Again this is fairly silly.  Installing a cluster in this way and
installing a workstation or office LAN in this way (via PXE/KS/Y) are
really pretty much the same general task -- they differ only in package
selection and possibly -- I say possibly -- in the way workstations or
office systems are named.

Imagine a Red Hat sales rep walking into an office with a laptop (with a
gigE interface, an 8 port gigE switch with cables, and a halfway decent
fast disk).  He sets up the laptop and "borrows" four or five office
desktops and cables them into the switch.  He powers them on and sets
their BIOS to boot from the network first, with a standard 3 second or
whatever timeout.  They boot up, and -- magic! -- they are running
RHEL-whatever, with ooffice etc installed and ready to run.  WinXX is
still untouched on their native disks.  Everything is bulletproof and
automaintaining, with a clear partition between userspace and rootspace,
full control over user accounts and access, etc.

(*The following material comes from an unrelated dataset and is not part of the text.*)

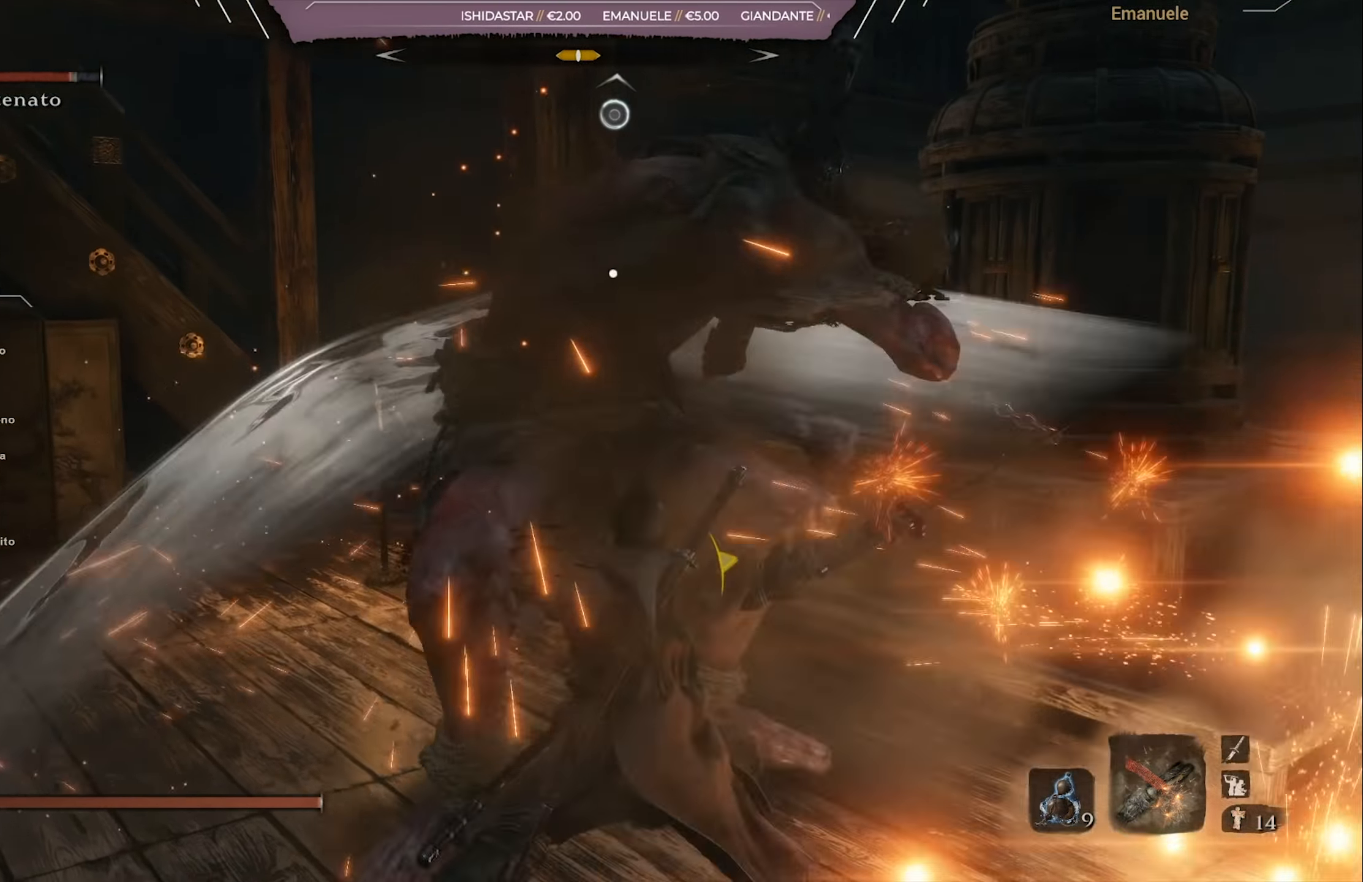
{"buttons": [], "left_stick": "center", "right_stick": "center", "events": [[50, "R1", "down"], [166, "R1", "up"], [200, "R1", "down"], [300, "R1", "up"], [333, "left_stick", "center"], [367, "R1", "down"], [433, "R1", "up"]]}
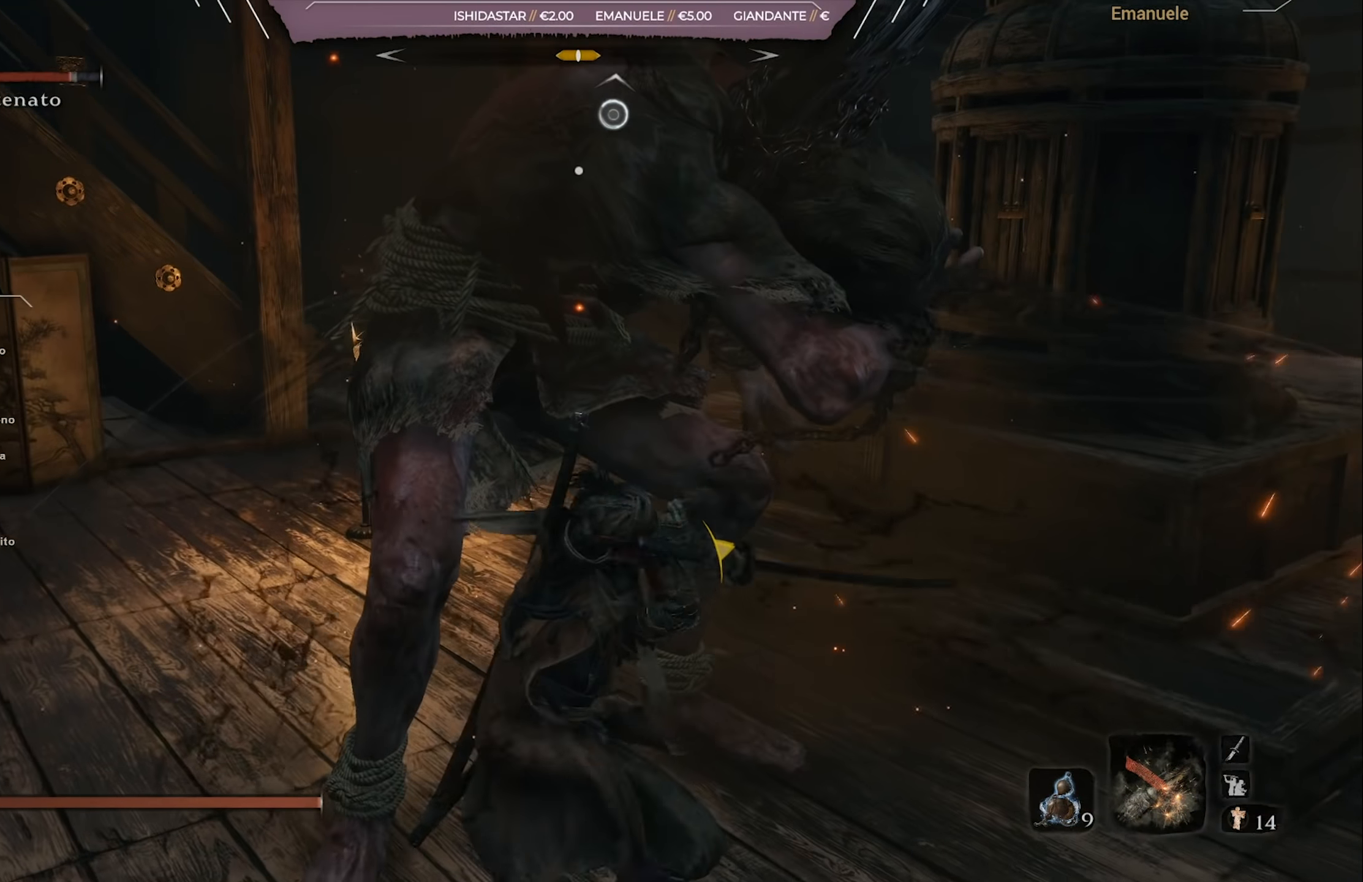
{"buttons": [], "left_stick": "center", "right_stick": "center", "events": [[100, "R1", "down"], [200, "R1", "up"], [267, "R1", "down"], [334, "R1", "up"], [400, "R1", "down"], [467, "R1", "up"]]}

He removes the systems from the switch and puts them back on their
native LAN and reboots them to WinXX, and points out that installing and
maintaining Lin is just that easy.  He could have them set up with a Lin
server that support WinXX clients and Lin clients that boot just that
way overnight, and that permit the office staff to gradually convert to
Lin as they learn that it is mostly virusproof, that ooffice pretty much
just "works" like msoffice, that a browser is a browser and firefox is a
decent one, that there are several hundred free nifty desktop games to
while away those tedious cubicle hours when nobody's looking intead of
three.  At a cost of $50/seat and they can get rid of 2/3 of their admin
staff at the same time because one admin can easily support 100-200
desktop seats...

Hey, I can dream, can't I?

>> The worst thing that such a strategy might require is a rebuild of user
>> applications for both distros, but with shared libraries to my own
>> admittedly anecdotal experience this "usually" isn't needed going from
>> older to newer (that is, an older Centos built binary will "probably"
>> still work on a current FC node, although this obviously depends on the
>> precise libraries it uses and how rapidly they are changing).  It's a
>> bit harder to take binaries from newer to older, especially in packaged
>> form.  There you almost certainly need an rpmbuild --rebuild and a bit
>> of luck.
>>
>
> I use Debian - I've never had to learn about more than one repository
> and one distribution for everything I need. What is this "rebuilding" of
> which you speak :)

Ha.  I remember well the time that we considered Debian in our
department and rejected it because its stable distro suffered from
precisely the same problem that RHEL/Centos suffer from now.  It was
very stable, it worked excellently well, and it was way, way behind the
hardware curve in libraries and kernel support.  It may well be that
they've done a better job than RH at recognizing this as a core user
requirement in pretty much any environment so that the stable release
tracks the kernel and new hardware better (dealing with libraries and
dependencies as required).  It would be pretty easy to do.  It's just
unfortunate that Linux has never QUITE managed to turn the corner and
create clean layers of separation between the hardware and kernel, the
core libraries and compiler, and application space.  Hence the need for
distributions at all per se, hence the need for distribution "releases"
with applications pretty much all rebuilt just for the functional core
in question.

The weird thing is that in principle, both rpm and apt permit one to do
much better.  This is really a problem in computer science and software
design and OS organization that is SOLVABLE.  Packaging schema contain
the hooks required to do so, and the open source community has worked
out truly awesome methodology for maintaining a >>huge<< collection of
packages (I just grabbed images of FC 6 for i386 and x86_64 from Duke's
repo, and they ate close to 30 GB of disk for just the binary RPMs!)
The problem is all in the partitioning -- creating "independently"
maintainable layers.

I have modest hopes for HAL -- it was something of a joke previous to FC
5 or 6, but in 6 it actually works perfectly and transparently a lot of
time.  This is the kind of thing that is necessary -- with enough
abstraction it might be possible to maintain a kernel snapshot
"indefinitely" by simply updating its collection of modules and hal
itself, so that applications "just work" with new hardware without
having to upgrade to an unstable/rawhide release.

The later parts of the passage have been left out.